§ OBJECTIF DE L'EXERCICE:
Mettez à jour le texte sur l'affaire Khashoggi : réécrivez l'extrait allant de « MBS passé sous » jusqu'à « pas été prononcé). » en remplaçant « caméras de surveillance » par « caméras de sécurité ».

L’allocution de Recep Tayyip Erdogan devant le parlement turc était très attendue (elle a été retransmise par des dizaines de médias occidentaux) car il avait promis de tout révéler sur l’affaire Khashoggi.
De quoi embarrasser fortement l’Arabie saoudite si la divulgation d’éléments nouveaux impliquaient directement le prince héritier Ben Salmane, « MBS ».
MBS passé sous silence
Mais il n’y a eu aucune « révélation », à part l’évocation de la disparition de caméras de surveillance à l’intérieur du consulat d’Arabie à Istanbul.
De façon certainement très « diplomatique », le président turc a évoqué à plusieurs reprises ses nombreux entretiens depuis trois semaines au sujet de l’affaire avec le roi Salmane… mais pas un mot sur « MBS » (son nom n’a même pas été prononcé).

§ ENTRÉES RÉPERTORIÉES:
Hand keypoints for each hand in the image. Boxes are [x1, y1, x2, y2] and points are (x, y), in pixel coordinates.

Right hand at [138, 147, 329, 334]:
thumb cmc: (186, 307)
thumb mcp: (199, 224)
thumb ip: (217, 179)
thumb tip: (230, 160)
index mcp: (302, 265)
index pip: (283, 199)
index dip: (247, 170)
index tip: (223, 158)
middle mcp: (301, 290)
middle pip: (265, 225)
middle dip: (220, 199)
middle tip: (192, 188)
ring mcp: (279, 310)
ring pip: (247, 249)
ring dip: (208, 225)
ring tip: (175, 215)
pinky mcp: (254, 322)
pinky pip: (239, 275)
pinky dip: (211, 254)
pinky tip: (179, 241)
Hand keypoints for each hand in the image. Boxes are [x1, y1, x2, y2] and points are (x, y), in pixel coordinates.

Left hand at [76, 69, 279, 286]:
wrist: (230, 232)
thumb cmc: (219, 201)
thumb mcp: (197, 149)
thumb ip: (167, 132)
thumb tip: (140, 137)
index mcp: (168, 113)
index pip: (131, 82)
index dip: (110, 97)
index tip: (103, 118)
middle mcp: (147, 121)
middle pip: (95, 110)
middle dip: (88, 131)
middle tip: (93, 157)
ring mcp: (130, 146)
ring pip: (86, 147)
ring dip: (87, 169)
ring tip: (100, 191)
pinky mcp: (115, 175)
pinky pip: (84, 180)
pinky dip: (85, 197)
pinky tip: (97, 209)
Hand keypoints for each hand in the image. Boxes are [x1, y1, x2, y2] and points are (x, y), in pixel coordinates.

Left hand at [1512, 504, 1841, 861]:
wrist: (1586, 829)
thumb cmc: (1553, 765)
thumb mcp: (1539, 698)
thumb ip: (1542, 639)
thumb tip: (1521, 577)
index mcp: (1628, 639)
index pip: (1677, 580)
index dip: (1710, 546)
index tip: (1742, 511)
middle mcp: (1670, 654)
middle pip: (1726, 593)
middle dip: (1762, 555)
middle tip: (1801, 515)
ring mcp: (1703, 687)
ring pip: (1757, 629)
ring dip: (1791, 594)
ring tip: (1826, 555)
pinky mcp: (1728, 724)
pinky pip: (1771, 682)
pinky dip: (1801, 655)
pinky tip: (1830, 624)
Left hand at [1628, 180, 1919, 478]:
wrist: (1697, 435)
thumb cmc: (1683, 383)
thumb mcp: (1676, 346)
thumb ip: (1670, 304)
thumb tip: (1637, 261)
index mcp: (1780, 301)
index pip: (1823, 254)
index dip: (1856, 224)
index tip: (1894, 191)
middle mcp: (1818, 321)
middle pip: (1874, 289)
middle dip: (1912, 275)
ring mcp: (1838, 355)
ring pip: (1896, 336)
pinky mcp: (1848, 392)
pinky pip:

§ TÂCHE RÉALISÉE:
MBS passé sous silence
Mais il n’y a eu aucune « révélation », à part l’évocation de la disparition de caméras de sécurité à l’intérieur du consulat d’Arabie à Istanbul.
De façon certainement très « diplomatique », le président turc a évoqué à plusieurs reprises ses nombreux entretiens depuis trois semaines au sujet de l’affaire avec le roi Salmane… mais pas un mot sur « MBS » (son nom n’a même pas été prononcé).